Annotation

Annotation of the AgamP3 assembly was carried out by VectorBase. The set of gene models presented (genebuild 4, released June 2007) combines manual annotation of chromosome arm 2L, data provided by the research community, and gene prediction using the Ensembl system. Prediction utilised alignments of dipteran and other protein sets to the genome and generation of GeneWise models, alignment and gene prediction based on Anopheles ESTs, and selected ab initio predictions. 'Known' genes are those which could be named using entries from the community gene symbol database or from UniProt. More details can be found at VectorBase.

New Identifiers

From genebuild 4, VectorBase stable identifiers for genes, transcripts and proteins are used instead of Ensembl-style identifiers. All VB identifiers for Anopheles gambiae begin with the 4 letters AGAP. The same numeric value is used for a gene and all its products. Alternative products of a single gene have suffixes ending A, B, C etc.

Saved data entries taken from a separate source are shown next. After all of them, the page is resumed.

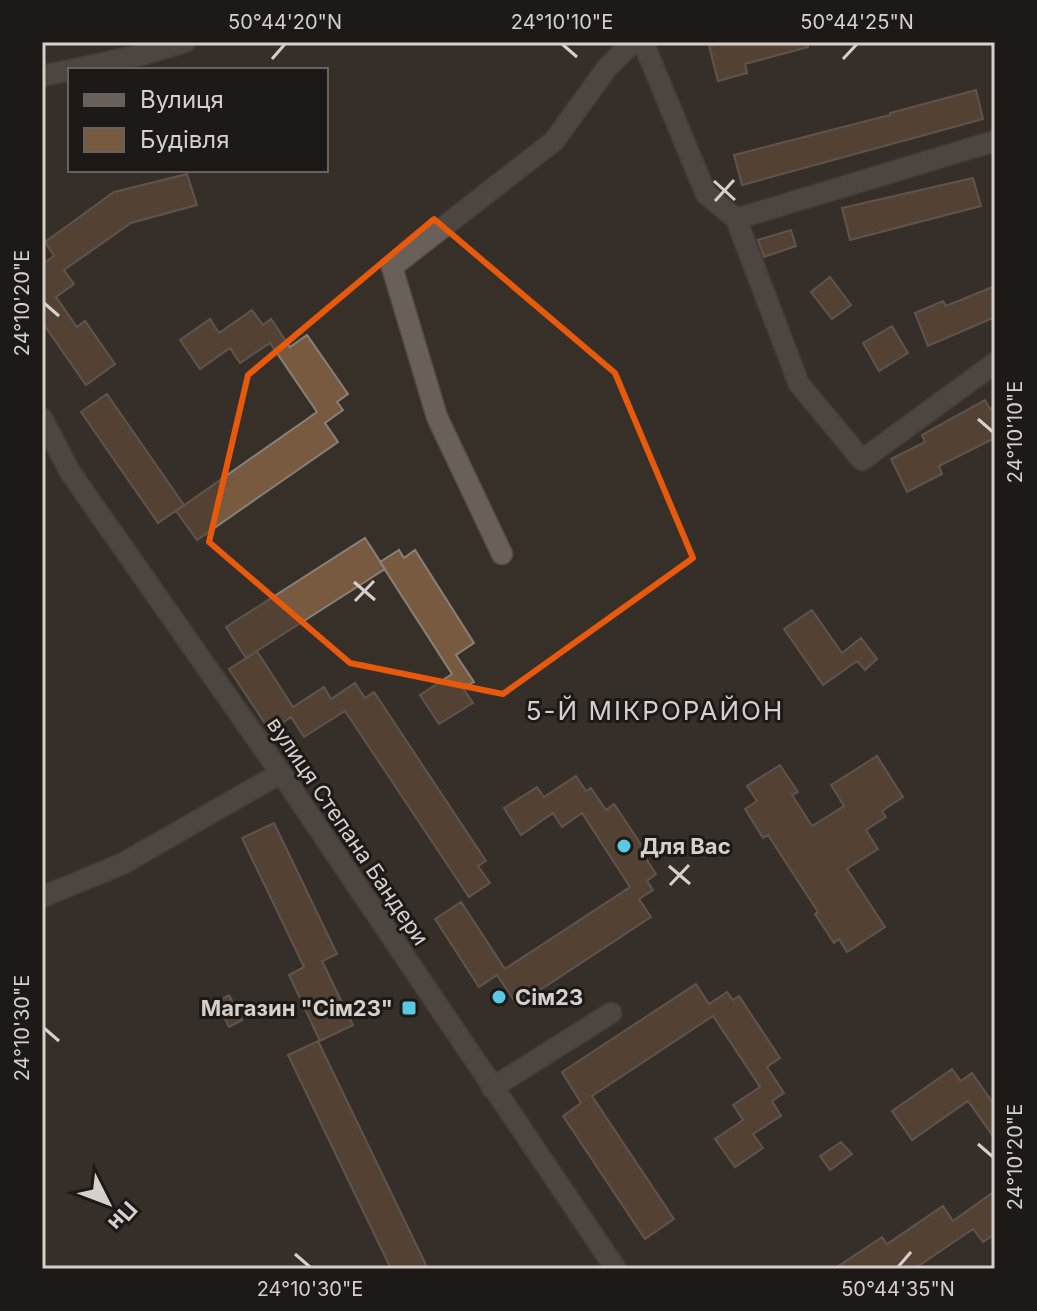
<svg xmlns="http://www.w3.org/2000/svg" width="1037" height="1311" viewBox="0 0 1037 1311" font-family="Inter,sans-serif">
<style>
.building{fill:#775a40;stroke:#898078;stroke-width:2}
.lines{fill:none;stroke-linecap:round;stroke-linejoin:round}
.minor-casing{stroke:#524c46;stroke-width:23}
.minor{stroke:#686059;stroke-width:20}
.marked{fill:none;stroke:#e8590c;stroke-width:6;stroke-linejoin:round}
.ticks{fill:none;stroke:#d5d0cc;stroke-width:3}
.poi-dot{fill:#57c9e2;stroke:#1c1916;stroke-width:3}
.labels{text-anchor:middle;dominant-baseline:central;stroke-width:6;stroke-linejoin:round;paint-order:stroke}
.street-label{font-size:22px;fill:#d5d0cc;stroke:#1c1916}
.poi-label{font-size:22px;font-weight:bold;fill:#d5d0cc;stroke:#1c1916;text-anchor:start}
.quarter-label{font-size:26px;letter-spacing:2px;fill:#d5d0cc;stroke:#1c1916}
.neatline{fill:none;stroke:#d5d0cc;stroke-width:3}
.ticks-label{font-size:20px;text-anchor:middle;fill:#d5d0cc}
</style>
<rect width="100%" height="100%" fill="#373029"/>
<path class="building" d="M724,42h84v5l-63,17 2,9 -29,8 -9,-35z
M976,90l7,29 -241,66 -8,-30 156,-40v-2z
M187,174l10,31 -66,18 -67,47 10,14 -18,13 21,30 8,-6 30,43 -29,21 -44,-63v-58l12,-8 -9,-14 69,-50z
M973,178l8,28 -131,34 -8,-32z
M791,230l5,16 -32,11 -6,-17z
M830,277l21,28 -19,14 -21,-27z
M995,286v31l-67,29 -13,-33 28,-12 3,5z
M252,310l11,15 8,-6 19,28 17,-12 41,59 -11,8 6,8 -18,13 13,19 -141,98 -21,-29 141,-99 -47,-69 -30,20 -10,-15 -30,21 -20,-29 30,-21 9,14z
M892,326l16,27 -29,18 -16,-28z
M107,394l77,111 -26,18 -77,-111z
M985,400l5,9 5,-3v32l-56,28 3,8 -35,18 -16,-33 34,-17 -3,-7z
M365,538l20,31 -139,89 -20,-31z
M399,550l5,8 11,-8 59,93 -18,12 18,27 -11,6 10,15 -34,21 -19,-29 32,-21 -72,-112z
M812,610l30,43 19,-15 16,21 -12,11 -8,-9 -34,24 -39,-56z
M257,651l36,56 31,-20 7,12 24,-16 10,15 9,-6 112,169 -8,5 12,17 -21,14 -124,-186 -41,26 -13,-20 -21,14 -41,-62z
M877,756l26,41 -21,14 4,6 -20,13 12,19 -31,20 38,58 -38,25 -8,-13 -5,4 -19,-29 3,-2 -50,-77 -5,3 -18,-29 12,-8 -10,-15 33,-21 18,27 -6,3 20,31 32,-20 -13,-21z
M576,776l10,15 5,-3 15,22 8,-6 30,45 -3,2 15,23 -9,7 6,9 -14,9 12,18 -134,88 -20,-30 -18,12 -44,-68 26,-17 44,67 125,-82 -48,-74 -20,14 -9,-14 -32,22 -17,-27 33,-21 7,10z
M274,823l63,131 -15,7 31,64 -33,16 -31,-66 15,-8 -62,-129z
M696,984l13,20 18,-12 6,8 6,-4 41,62 -13,9 17,26 -12,8 9,15 -28,18 10,14 -28,19 -20,-28 28,-19 -10,-15 27,-18 -47,-71 -121,80 82,123 -29,20 -82,-123 18,-13 -19,-31z
M229,995l13,25 -13,7 -13,-25z
M318,1041l110,228h-37l-103,-214z
M952,1069l9,12 11,-8 23,33v33l-27,-38 -56,39 -20,-29z
M841,1142l11,12 -22,16 -10,-14z
M995,1191v43l-12,8 -10,-13 -59,40h-80l48,-32 5,7 56,-38 10,15z"/>
<g class="lines">
<g class="minor-casing">
<path id="minor" d="M643,42l63,152 30,25 63,165 63,76 133,-97
M71,70l74,-16 40,-12
M42,76l28,-6
M736,219l259,-78
M42,418l28,54 217,310 329,487
M502,554l-65,-137 -45,-150 162,-126 53,-73 26,-26
M42,897l80,-33 159,-91
M492,1088l119,-75"/>
</g>
<use href="#minor" class="minor"/>
</g>
<path d="M0 0H1037V1311H0ZM434,219l181,154 78,185 -190,136 -153,-31 -141,-121 39,-167z" fill="#373029" fill-opacity=".55" fill-rule="evenodd"/>
<path class="marked" d="M434,219l181,154 78,185 -190,136 -153,-31 -141,-121 39,-167z"/>
<path class="ticks" d="M562,44l15,13M272,59l13,-15M843,59l14,-15M714,181l21,19M715,201l19,-21M44,303l15,13M978,419l15,13M354,582l21,18M355,601l19,-20M669,866l21,18M670,885l19,-20M44,1028l15,13M978,1144l15,13M295,1254l15,13M898,1267l13,-15"/>
<g class="poi-dot">
<circle cx="624" cy="846" r="8"/>
<circle cx="499" cy="997" r="8"/>
<rect x="401" y="1000" width="16" height="16" rx="4"/>
</g>
<g class="labels">
<g class="street-label">
<text transform="translate(348 831) rotate(56)">вулиця Степана Бандери</text>
</g>
<g class="poi-label">
<text x="640" y="846">Для Вас</text>
<text x="515" y="997">Сім23</text>
<text x="393" y="1008" text-anchor="end">Магазин "Сім23"</text>
</g>
<g class="quarter-label">
<text x="655" y="710">5-Й МІКРОРАЙОН</text>
</g>
</g>
<rect width="1037" height="1311" fill="none" stroke="#1c1916" stroke-width="88"/>
<rect x="68" y="68" width="260" height="104" fill="#1c1916" stroke="#66625f" stroke-width="2"/>
<rect x="84" y="94" width="40" height="12" fill="#686059" stroke="#66625f" stroke-width="2"/>
<text x="140" y="108" font-size="24" fill="#d5d0cc">Вулиця</text>
<rect x="84" y="128" width="40" height="24" fill="#775a40" stroke="#66625f" stroke-width="2"/>
<text x="140" y="148" font-size="24" fill="#d5d0cc">Будівля</text>
<g transform="translate(108 1203) rotate(132)" stroke="#1c1916" stroke-width="6" paint-order="stroke">
<path d="M0-6L14 30L0 20L-14 30Z" fill="#d5d0cc"/>
<text y="-12" font-size="22" font-weight="bold" text-anchor="middle" fill="#d5d0cc">Пн</text>
</g>
<rect x="44" y="44" width="949" height="1223" class="neatline"/>
<g class="ticks-label">
<text x="285" y="29">50°44'20"N</text>
<text x="562" y="29">24°10'10"E</text>
<text x="857" y="29">50°44'25"N</text>
<text transform="translate(22 303) rotate(-90)" y="7">24°10'20"E</text>
<text transform="translate(1015 432) rotate(-90)" y="7">24°10'10"E</text>
<text transform="translate(22 1028) rotate(-90)" y="7">24°10'30"E</text>
<text transform="translate(1015 1157) rotate(-90)" y="7">24°10'20"E</text>
<text x="310" y="1296">24°10'30"E</text>
<text x="898" y="1296">50°44'35"N</text>
</g>
</svg>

Ensembl-style identifiers in the previous genebuild have been mapped where possible to the new identifiers. The web browser page IDHistoryView summarises relationships between old and new identifiers. This page can be reached by clicking the 'ID history' link at the left of each gene view page or from the search results for an unmapped old-style identifier.

Example: Gene CPR34 has the VB identifier AGAP006864, with transcript AGAP006864-RA and protein AGAP006864-PA. The corresponding old identifiers were gene ENSANGG00000020866, transcript ENSANGT00000023320 and protein ENSANGP00000024283.